**Task item**
Exactly as they appear below, repeat the lines from the one with "Can you draw" through the one with "Panel 3 (330". Drop every picture.

[Stored items]
= = = = = = =

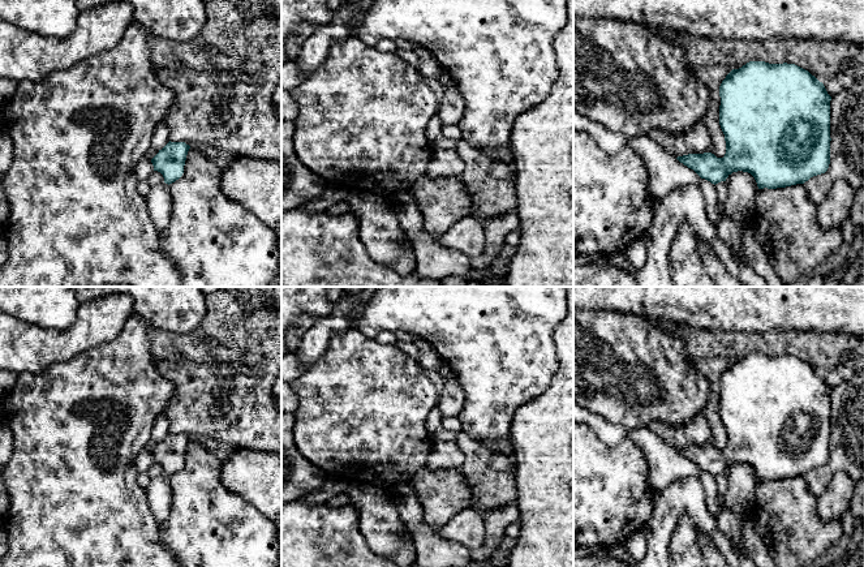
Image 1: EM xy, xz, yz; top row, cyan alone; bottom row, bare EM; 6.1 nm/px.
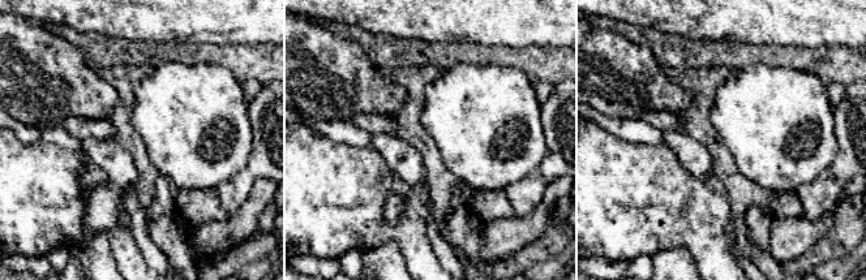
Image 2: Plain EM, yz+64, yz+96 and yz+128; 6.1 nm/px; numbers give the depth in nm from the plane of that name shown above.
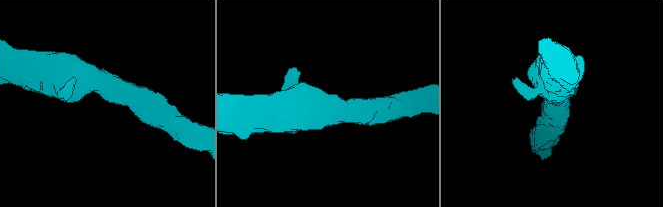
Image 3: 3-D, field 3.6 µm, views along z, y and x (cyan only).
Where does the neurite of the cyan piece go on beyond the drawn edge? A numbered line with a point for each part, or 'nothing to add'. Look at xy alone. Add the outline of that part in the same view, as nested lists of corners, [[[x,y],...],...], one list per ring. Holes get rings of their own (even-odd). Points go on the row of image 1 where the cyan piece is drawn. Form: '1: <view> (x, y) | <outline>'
1: xy (159, 201) | [[[160,182],[151,188],[150,194],[146,197],[146,203],[152,223],[155,223],[160,229],[168,227],[171,222],[171,190],[169,185]]]

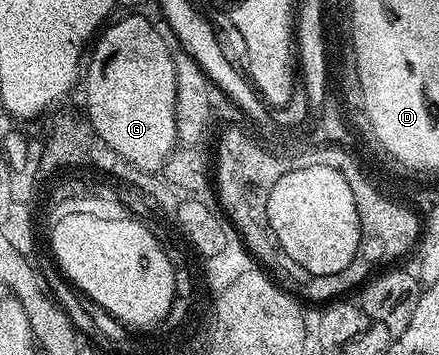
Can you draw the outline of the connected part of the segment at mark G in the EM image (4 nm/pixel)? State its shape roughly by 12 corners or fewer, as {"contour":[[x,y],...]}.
{"contour":[[146,18],[95,38],[94,131],[155,173],[178,145],[174,53]]}

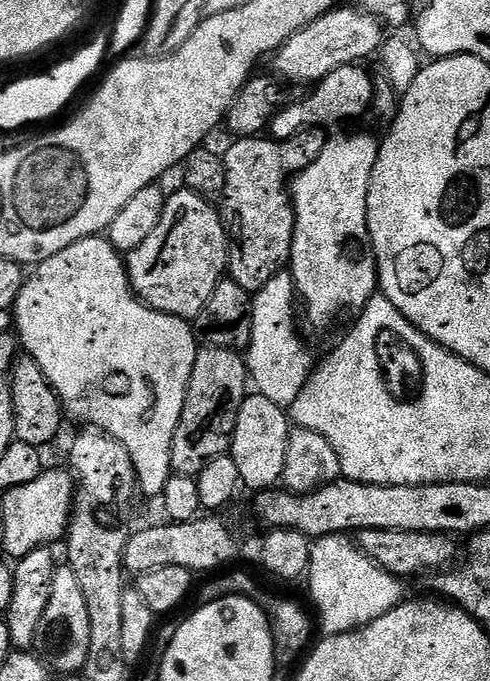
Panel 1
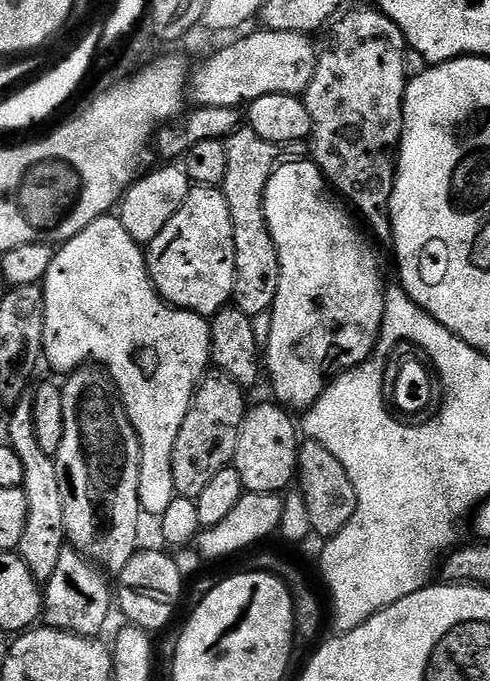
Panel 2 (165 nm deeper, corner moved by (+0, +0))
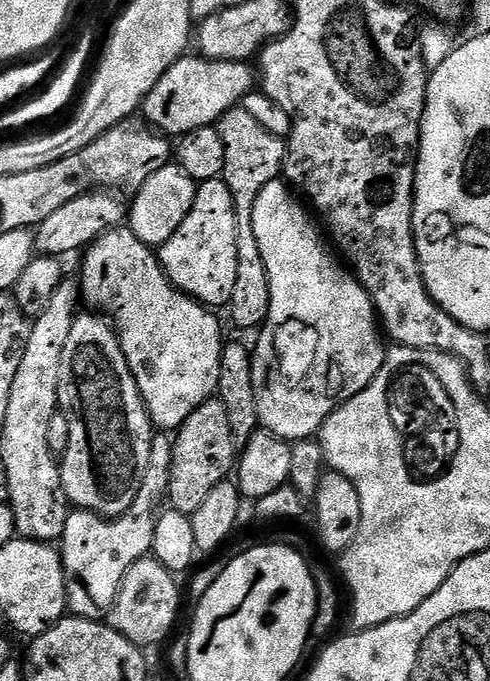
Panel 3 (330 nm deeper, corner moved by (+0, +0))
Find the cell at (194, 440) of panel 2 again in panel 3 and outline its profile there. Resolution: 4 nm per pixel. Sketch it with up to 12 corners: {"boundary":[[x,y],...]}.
{"boundary":[[219,398],[175,433],[166,500],[194,510],[233,475],[238,446]]}

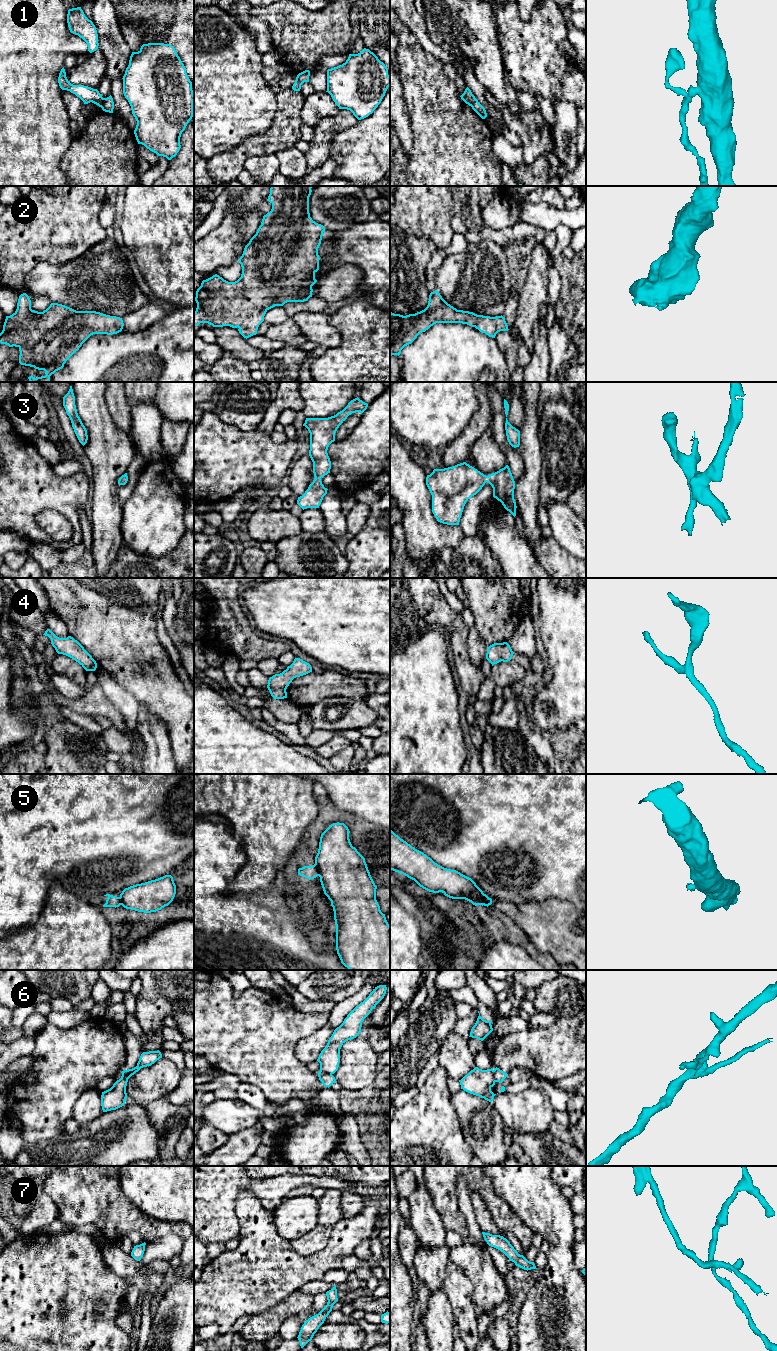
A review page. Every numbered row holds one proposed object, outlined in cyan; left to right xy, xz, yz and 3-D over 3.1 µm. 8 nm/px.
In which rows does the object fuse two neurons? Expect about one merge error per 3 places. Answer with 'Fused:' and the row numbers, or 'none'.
Fused: 1, 5, 6

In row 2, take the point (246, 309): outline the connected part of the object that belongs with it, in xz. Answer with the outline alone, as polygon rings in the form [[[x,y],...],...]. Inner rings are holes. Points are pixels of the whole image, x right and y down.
[[[271,186],[270,194],[267,201],[272,204],[272,209],[263,216],[261,225],[259,226],[256,234],[250,239],[249,243],[245,246],[242,256],[239,258],[239,263],[242,267],[241,277],[235,282],[228,282],[219,275],[215,274],[212,277],[203,280],[201,286],[196,291],[195,301],[197,303],[196,311],[194,312],[194,325],[198,326],[200,323],[208,323],[213,327],[230,326],[232,328],[239,328],[239,333],[244,338],[249,338],[257,334],[259,325],[264,321],[266,312],[275,307],[283,306],[287,302],[304,302],[312,297],[312,286],[317,282],[315,273],[319,270],[319,255],[318,248],[321,244],[323,232],[325,228],[323,225],[316,223],[312,220],[309,213],[309,197],[311,195],[311,188],[314,186]]]

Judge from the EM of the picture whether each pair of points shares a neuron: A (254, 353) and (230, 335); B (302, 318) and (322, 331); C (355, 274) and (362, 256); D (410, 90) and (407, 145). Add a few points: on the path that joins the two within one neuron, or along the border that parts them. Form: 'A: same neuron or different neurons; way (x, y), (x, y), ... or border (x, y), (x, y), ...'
A: same neuron; way (248, 353), (236, 341)
B: same neuron; way (307, 321), (317, 329)
C: different neurons; border (335, 267), (356, 265), (362, 271), (356, 290)
D: different neurons; border (402, 95), (405, 101), (413, 141)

= = = = = = =

**The answer**
Can you draw the outline of the connected part of the segment at mark G in the EM image (4 nm/pixel)? State its shape roughly by 12 corners or fewer, as {"contour":[[x,y],...]}.
{"contour":[[146,18],[95,38],[94,131],[155,173],[178,145],[174,53]]}

Panel 1
Panel 2 (165 nm deeper, corner moved by (+0, +0))
Panel 3 (330 nm deeper, corner moved by (+0, +0))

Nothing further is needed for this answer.